A l’admiration de Burrich peut être comparée la fidélité de Galen. Il est le Maître d’Art de la Couronne, le demi-frère caché de Royal. Il vénère Chevalerie mais ce n’est pas un respect gagné par le temps ou par des actions. Non. C’est un sentiment artificiel imposé par un jeune Chevalerie et il sera incapable d’effacer ça. Cela aura des conséquences bien plus tard quand Galen formera le fils de Chevalerie et le détestera de toutes ses forces. Il le poussera même à tenter de se suicider. Galen parle crument à Fitz. On sent dans ses propos du dépit, il ne comprend pas “qu’un homme comme ton père ait pu déchoir au point de coucher avec une créature et te donner naissance”.
Ces propos trouveront leur écho avec ceux de Virilia quelques années plus tard. Cette dernière est une jeune femme ambitieuse qui tient des propos séditieux en Béarns. Subtil envoie donc Fitz pour qu’il s’occupe d’elle. Virilia est plus réputée pour ses talents de combattante que verbaux, elle arrive quand même à employer des mots qui trahissent l’étendue de son dédain (“certains verraient un signe de la dégénérescence de la lignée des Loinvoyant  dans le fait que votre père s’est glissé impur dans le lit nuptial”).

Chevalerie a des qualités. Dans les livres, elles  sont surtout exploitées pour aborder les failles de Vérité. 
Subtil dit par exemple à Vérité qu’il n’a pas “le charme de Royal ni la prestance qui permettait à Chevalerie de convaincre tout le monde qu’il était capable”. 
Umbre en est presque à regretter que ce ne soit pas Chevalerie qui ait épousé Kettricken (“ah, si ton père était toujours en vie, mon garçon, et s’ils étaient mariés, nous aurions des souverains capables de tenir le monde dans le creux de leurs mains”). En effet, Chevalerie a prouvé à maintes reprises ses talents de diplomates (il a notamment oeuvré au rapprochement avec les Montagnes) tandis que Kettricken se révèle une reine de grande qualité.

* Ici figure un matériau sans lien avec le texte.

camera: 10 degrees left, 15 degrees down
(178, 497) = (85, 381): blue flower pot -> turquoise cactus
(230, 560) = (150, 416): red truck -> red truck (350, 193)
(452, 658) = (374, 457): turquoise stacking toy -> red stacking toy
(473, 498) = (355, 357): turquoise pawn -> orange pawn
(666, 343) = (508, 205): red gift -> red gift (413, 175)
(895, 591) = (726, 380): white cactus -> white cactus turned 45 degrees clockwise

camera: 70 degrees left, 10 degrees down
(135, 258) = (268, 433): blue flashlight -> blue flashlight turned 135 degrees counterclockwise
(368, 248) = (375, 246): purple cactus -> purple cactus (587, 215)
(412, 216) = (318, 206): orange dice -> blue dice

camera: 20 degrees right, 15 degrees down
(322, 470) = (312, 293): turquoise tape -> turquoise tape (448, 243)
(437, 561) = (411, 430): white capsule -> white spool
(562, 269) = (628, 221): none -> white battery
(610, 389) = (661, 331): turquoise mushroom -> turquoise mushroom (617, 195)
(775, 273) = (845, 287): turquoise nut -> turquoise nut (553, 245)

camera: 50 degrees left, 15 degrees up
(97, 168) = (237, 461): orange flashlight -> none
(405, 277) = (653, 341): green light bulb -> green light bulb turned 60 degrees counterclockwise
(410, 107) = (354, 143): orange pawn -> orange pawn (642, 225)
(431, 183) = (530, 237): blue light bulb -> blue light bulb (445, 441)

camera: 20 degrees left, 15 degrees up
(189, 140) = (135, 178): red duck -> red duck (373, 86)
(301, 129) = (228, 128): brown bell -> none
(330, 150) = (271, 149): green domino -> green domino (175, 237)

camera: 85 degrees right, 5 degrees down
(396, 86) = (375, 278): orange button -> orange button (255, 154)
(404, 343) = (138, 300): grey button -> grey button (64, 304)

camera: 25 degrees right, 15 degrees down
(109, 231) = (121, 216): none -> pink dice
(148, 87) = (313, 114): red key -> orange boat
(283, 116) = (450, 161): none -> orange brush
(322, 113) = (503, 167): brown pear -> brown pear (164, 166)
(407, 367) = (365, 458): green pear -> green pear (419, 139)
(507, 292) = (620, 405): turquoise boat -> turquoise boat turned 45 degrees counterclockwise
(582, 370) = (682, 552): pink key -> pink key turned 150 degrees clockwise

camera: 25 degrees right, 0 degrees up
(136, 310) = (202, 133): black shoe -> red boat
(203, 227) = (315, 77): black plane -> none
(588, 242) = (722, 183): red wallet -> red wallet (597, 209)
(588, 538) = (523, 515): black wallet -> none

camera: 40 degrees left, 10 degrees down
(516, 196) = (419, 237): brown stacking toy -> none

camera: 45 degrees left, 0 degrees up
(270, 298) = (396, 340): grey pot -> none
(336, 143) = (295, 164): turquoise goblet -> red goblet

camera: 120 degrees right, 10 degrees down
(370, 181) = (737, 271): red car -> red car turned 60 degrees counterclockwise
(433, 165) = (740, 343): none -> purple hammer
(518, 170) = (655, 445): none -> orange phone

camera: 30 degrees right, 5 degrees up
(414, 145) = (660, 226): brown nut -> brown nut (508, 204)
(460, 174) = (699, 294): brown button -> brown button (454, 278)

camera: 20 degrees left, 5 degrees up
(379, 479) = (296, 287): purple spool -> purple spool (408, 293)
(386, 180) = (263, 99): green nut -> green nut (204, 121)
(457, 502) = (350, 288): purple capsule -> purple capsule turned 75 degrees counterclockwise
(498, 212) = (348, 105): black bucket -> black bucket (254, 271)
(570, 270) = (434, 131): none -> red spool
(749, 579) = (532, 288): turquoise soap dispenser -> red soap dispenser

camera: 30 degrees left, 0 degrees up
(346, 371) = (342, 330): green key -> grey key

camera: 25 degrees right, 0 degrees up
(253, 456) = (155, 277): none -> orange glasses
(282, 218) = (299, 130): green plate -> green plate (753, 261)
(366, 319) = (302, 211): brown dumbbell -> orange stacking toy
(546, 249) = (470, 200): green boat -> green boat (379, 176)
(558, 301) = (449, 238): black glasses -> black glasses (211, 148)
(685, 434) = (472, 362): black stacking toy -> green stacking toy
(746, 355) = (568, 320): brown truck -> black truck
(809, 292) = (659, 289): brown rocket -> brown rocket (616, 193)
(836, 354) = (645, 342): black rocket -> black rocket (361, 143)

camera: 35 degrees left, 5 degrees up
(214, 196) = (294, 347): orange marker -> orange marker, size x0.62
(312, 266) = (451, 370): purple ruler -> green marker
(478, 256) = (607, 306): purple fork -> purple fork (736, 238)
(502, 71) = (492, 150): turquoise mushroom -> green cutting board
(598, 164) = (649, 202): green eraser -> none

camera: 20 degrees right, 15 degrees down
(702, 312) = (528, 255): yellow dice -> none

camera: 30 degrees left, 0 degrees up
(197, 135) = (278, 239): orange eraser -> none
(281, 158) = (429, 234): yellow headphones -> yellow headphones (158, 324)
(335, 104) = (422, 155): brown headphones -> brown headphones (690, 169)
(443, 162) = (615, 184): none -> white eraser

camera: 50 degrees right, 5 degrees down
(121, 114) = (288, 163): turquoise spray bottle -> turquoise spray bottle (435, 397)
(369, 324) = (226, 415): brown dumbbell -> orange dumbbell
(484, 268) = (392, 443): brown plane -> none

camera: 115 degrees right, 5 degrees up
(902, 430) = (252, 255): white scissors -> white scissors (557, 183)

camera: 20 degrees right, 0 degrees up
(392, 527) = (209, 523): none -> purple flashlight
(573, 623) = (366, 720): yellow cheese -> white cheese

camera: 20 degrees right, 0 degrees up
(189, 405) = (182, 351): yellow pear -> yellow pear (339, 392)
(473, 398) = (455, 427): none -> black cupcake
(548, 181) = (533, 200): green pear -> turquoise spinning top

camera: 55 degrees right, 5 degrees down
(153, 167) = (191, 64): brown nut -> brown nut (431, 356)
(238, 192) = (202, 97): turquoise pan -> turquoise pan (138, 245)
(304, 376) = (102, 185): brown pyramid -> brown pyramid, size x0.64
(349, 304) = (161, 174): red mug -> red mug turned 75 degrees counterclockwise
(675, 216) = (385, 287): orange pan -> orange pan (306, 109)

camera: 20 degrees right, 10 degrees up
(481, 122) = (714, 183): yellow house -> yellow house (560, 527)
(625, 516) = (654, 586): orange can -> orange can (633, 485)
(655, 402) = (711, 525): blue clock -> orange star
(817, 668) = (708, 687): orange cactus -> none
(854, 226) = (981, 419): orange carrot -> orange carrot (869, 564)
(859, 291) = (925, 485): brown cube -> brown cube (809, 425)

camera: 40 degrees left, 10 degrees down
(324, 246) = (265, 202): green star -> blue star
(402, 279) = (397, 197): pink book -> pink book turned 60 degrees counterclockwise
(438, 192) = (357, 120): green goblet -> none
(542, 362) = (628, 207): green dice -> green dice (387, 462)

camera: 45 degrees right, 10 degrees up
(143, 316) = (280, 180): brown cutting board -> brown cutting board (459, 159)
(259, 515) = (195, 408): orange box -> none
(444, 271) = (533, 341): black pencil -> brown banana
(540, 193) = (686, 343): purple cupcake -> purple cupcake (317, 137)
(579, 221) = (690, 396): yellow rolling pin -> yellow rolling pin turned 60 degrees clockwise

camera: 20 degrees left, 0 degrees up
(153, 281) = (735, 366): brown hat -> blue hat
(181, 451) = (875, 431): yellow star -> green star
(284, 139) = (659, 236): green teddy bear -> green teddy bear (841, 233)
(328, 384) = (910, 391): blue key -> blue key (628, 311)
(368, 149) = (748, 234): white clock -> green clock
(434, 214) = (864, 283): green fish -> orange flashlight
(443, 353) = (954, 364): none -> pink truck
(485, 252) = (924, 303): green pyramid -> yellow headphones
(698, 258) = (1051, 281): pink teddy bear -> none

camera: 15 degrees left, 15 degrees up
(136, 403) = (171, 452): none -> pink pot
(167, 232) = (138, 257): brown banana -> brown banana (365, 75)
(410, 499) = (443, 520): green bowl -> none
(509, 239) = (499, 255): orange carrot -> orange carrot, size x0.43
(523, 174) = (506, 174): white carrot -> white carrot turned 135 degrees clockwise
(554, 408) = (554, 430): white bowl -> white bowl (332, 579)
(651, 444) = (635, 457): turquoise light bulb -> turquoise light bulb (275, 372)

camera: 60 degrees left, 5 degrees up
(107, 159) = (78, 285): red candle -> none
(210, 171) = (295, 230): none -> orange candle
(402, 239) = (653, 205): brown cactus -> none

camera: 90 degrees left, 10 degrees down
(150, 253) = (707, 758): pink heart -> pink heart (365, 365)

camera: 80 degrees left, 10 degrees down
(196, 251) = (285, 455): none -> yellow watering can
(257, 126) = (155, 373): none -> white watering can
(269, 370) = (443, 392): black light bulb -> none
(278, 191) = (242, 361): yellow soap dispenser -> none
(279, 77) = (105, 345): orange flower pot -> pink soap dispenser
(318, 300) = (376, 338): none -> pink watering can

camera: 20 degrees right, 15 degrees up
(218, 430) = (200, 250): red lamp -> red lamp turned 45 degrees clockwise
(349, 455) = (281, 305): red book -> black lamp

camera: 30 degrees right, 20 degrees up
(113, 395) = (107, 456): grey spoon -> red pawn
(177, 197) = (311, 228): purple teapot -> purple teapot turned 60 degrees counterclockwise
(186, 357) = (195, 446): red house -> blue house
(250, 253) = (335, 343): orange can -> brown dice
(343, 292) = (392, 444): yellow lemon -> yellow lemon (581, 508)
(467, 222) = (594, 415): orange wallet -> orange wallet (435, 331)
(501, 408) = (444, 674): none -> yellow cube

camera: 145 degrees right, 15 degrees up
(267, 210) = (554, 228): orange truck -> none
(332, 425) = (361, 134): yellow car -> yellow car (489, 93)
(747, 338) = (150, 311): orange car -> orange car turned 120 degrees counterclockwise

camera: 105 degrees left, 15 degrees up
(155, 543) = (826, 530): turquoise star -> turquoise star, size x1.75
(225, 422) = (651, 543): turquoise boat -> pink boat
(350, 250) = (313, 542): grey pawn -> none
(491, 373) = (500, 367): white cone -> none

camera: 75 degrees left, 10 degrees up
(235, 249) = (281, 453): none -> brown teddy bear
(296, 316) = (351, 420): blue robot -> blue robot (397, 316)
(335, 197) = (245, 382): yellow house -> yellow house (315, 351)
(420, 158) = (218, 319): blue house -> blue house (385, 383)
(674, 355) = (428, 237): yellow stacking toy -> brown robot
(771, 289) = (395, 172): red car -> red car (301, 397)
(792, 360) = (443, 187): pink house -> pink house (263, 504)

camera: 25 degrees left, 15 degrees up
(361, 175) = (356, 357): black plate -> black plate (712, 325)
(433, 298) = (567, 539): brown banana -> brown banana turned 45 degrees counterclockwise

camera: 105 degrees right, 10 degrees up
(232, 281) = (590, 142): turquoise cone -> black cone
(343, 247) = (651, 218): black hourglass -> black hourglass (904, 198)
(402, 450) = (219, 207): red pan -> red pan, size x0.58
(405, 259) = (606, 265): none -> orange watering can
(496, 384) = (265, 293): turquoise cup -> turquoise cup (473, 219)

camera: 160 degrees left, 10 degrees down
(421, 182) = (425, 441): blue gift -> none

Même Ronce, un simple artiseur, se permet d’avoir un avis. Peut-être ne répète-t-il que des mots entendus dans la bouche de Royal… Toujours est-il qu’il ose dire à Fitz que “tu as le même point faible que ton père et le Prétendant ; tu es persuadé que l’existence d’un seul de ces paysans vaut la tienne”.
Tout cela ne semble pas déranger Vérité plus que ça. Il faut dire que les deux ont un lien très fort, une relation développée lors de leurs jeunes années à parcourir les terres des Six-Duchés (“les deux princes oeuvraient main dans la main à fixer les frontières, les traités et les accords commerciaux”). Vérité aurait rêvé être le second de Chevalerie, il était destiné à ça, il l’aurait appuyé dans son règne. Il avait foi en son frère : “ sais -tu comme il est facile de suivre les ordres d’un homme en qui on a confiance, Fitz ?” 
Chevalerie apparaît alors comme un homme fiable, qui tenait fortement à ses gens. D’ailleurs, Vérité aurait bien aimé qu’il soit encore vivant lors de la quête des Anciens. Le Loinvoyant s’est lancé dans une quête chimérique qui le pousse à la limite de ses forces, il est proche d’abandonner plusieurs fois. Fitz l’aidera. Et il aurait aimé plus, il aurait aimé Chevalerie (“j’ai cru que Chevalerie était revenu pour me débarrasser de ce fardeau”).

Enfin, il faut évoquer Fitz. Il n’a pas connu son père, il ne l’a jamais vu. Quand Caudron, après un échange d’Art, lui parle de sa mère, elle ne lui parle pas de son père. Fitz dit même à Burrich qu’il est son père.
Dans la Reine Solitaire, Fitz, le Fou et les autres participants de la quête de Vérité tombent sur des dragons de pierre. L’un d’entre est la Fille-au-Dragon, une sculpture magique inachevée. Fitz voit en elle un bon réceptacle de ses peines, il s’y vide donc : “prends ma douleur de n’avoir jamais connu mon père, prends les heures écoulées à regarder son portrait quand la grand-salle était vide.” Que de la déception.